Antique wedding rings and antique style wedding rings can be very different types of jewelry, so shop with care and make sure that you know whether you are buying an antique ring or a replica (antique style). An antique wedding ring is generally classified as any ring over fifty years old, worn by someone previously or which is still in its original setting. An antique style wedding ring on the other hand is a newly-made ring designed to mimic the style of rings from a specific period. An 'estate' ring refers to a ring previously owned, whereas a 'vintage' ring refers to a ring from a particular era (e.g. Victorian, Edwardian, Art Deco).
Antique wedding rings or antique style wedding rings may be very ornate and beautiful, and can particularly suit a couple with more traditional, romantic tastes. Not only can antique wedding rings bring the romance of yesteryear to a modern wedding, they can become instant heirlooms and family treasures. As some antique rings are highly intricate, buying a second-hand (pre-loved) antique wedding ring can be more cost saving than having a jeweler re-produce the look.
Buying Antique Wedding Rings
If you are interested in buying an antique wedding ring or wedding rings, then there are few things to bear in mind:
- Buy your ring from a reputable dealer with a long-standing and solid reputation. If you are buying online, it is almost impossible to really check the credentials of the vendor, but you can still make sure that you are buying certified stones and the terms and conditions are comprehensive.

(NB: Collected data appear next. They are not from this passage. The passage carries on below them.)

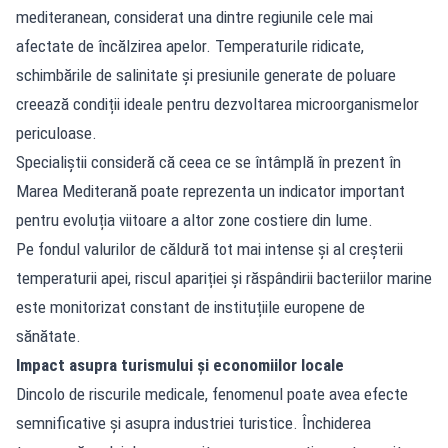
mediteranean, considerat una dintre regiunile cele mai
afectate de încălzirea apelor. Temperaturile ridicate,
schimbările de salinitate și presiunile generate de poluare
creează condiții ideale pentru dezvoltarea microorganismelor
periculoase.
Specialiștii consideră că ceea ce se întâmplă în prezent în
Marea Mediterană poate reprezenta un indicator important
pentru evoluția viitoare a altor zone costiere din lume.
Pe fondul valurilor de căldură tot mai intense și al creșterii
temperaturii apei, riscul apariției și răspândirii bacteriilor marine
este monitorizat constant de instituțiile europene de
sănătate.
Impact asupra turismului și economiilor locale
Dincolo de riscurile medicale, fenomenul poate avea efecte
semnificative și asupra industriei turistice. Închiderea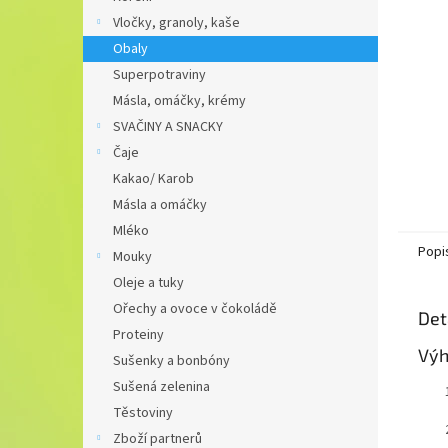
n
Vločky, granoly, kaše
e
Obaly
l
Superpotraviny
Másla, omáčky, krémy
SVAČINY A SNACKY
Čaje
Kakao/ Karob
Másla a omáčky
Mléko
Popi
Mouky
Oleje a tuky
Ořechy a ovoce v čokoládě
Det
Proteiny
Výh
Sušenky a bonbóny
Sušená zelenina
Těstoviny
Zboží partnerů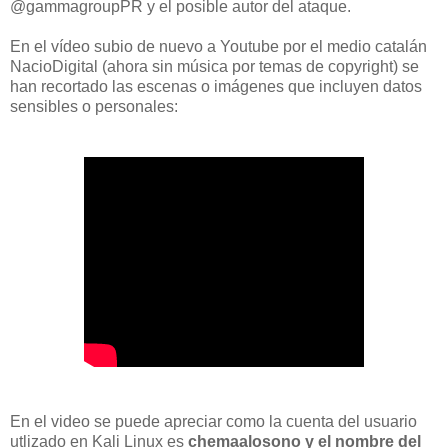
@gammagroupPR y el posible autor del ataque.
En el vídeo subio de nuevo a Youtube por el medio catalán
NacioDigital (ahora sin música por temas de copyright) se
han recortado las escenas o imágenes que incluyen datos
sensibles o personales:
En el video se puede apreciar como la cuenta del usuario
utlizado en Kali Linux es
chemaalosono y el nombre del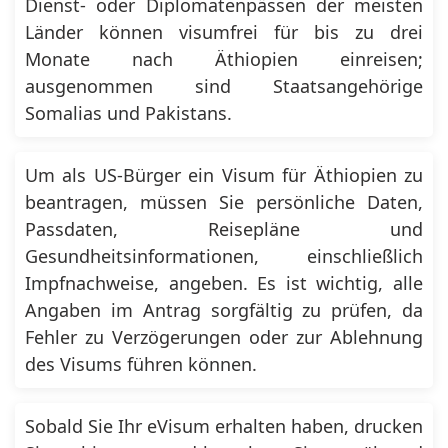
Dienst- oder Diplomatenpässen der meisten
Länder können visumfrei für bis zu drei
Monate nach Äthiopien einreisen;
ausgenommen sind Staatsangehörige
Somalias und Pakistans.
Um als US-Bürger ein Visum für Äthiopien zu
beantragen, müssen Sie persönliche Daten,
Passdaten, Reisepläne und
Gesundheitsinformationen, einschließlich
Impfnachweise, angeben. Es ist wichtig, alle
Angaben im Antrag sorgfältig zu prüfen, da
Fehler zu Verzögerungen oder zur Ablehnung
des Visums führen können.
Sobald Sie Ihr eVisum erhalten haben, drucken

- Ensure that the jeweler or online jeweler presents a sound gemmological knowledge and doesn't bamboozle you with jargon.
- Beware of replicas and make sure that your antique wedding ring is an original setting.
- If you are able to view the underside of the ring, it should look as beautiful as the top - generally speaking the craftmanship on antique wedding rings is of extremely high quality.
- Inspect the overall condition of the ring to ensure that the setting of any stones is solid and secure.
- Check that the ring's shank (the part that goes round the finger) is not worn.
- Ensure that your vendor has provided a full report and description of the ring.
Styles of Antique Jewelry and Wedding Rings
Georgian Style (1714 - 1830)
The jewlery from this era, (1714 to 1830) was made during the reign of the four King Georges in Great Britain. It is highly collectable and pieces are becoming harder to find. All handmade, the jewlery is very romantic, symbolic and sentimental. Elaborate floral motifs and designs of nature including birds, insects and feathers were typical. The type of metal was secondary in importance to the diamonds and gemstones with which they were encrusted.
Victorian Style (1837 - 1900)
Queen Victoria had a huge influence on jewelry styles throughout her long reign and her jewels were copied by the Court and in society. Victoria style jewelry incorporated:
- Pieces influenced by nature, the Renaissance, the Middle Ages and Greek mythology
- Fantasy and originality in pieces adorned with figures, angels and heraldic motifs
- Flowers, branches, leaves, tendrils, grapes and berries - 'showers' of diamonds and seed pearls
- Motifs of snakes and serpents - particularly popular in the 1840s
- Diamonds, carbuncles and turquoises
- Cameos, coral, seed pearl and Scottish silver
- Favorite rings of the era included a half-pearl, half-hoop ring, cluster rings (flower heads) and gold ring with strap and buckle design.
Edwardian Style (1901 - 1914)
At the end of Victoria's reign, there was a trend for much simpler, less ornate jewelry as worn by the women of the Aesthetic Movement. However, by Edward's reign the nation was influenced by his Queen, Alexandra, who favored more artistically crafted pieces made with diamonds, emeralds and rubies. Milgrain settings were introduced to maximise the beauty of diamonds in particular. The French art nouveau style (1895 - 1910) introduced an imaginative and free approach to nature including the female form, resulting in sensual design.
Art Deco Style (1920 - 1935)
As women favored a more masculine look, jewelry was dominated by simple, geometric and linear looks, bold colours and less decoration. They were also influenced with allusion to Egyptian, Asian and Native American cultures.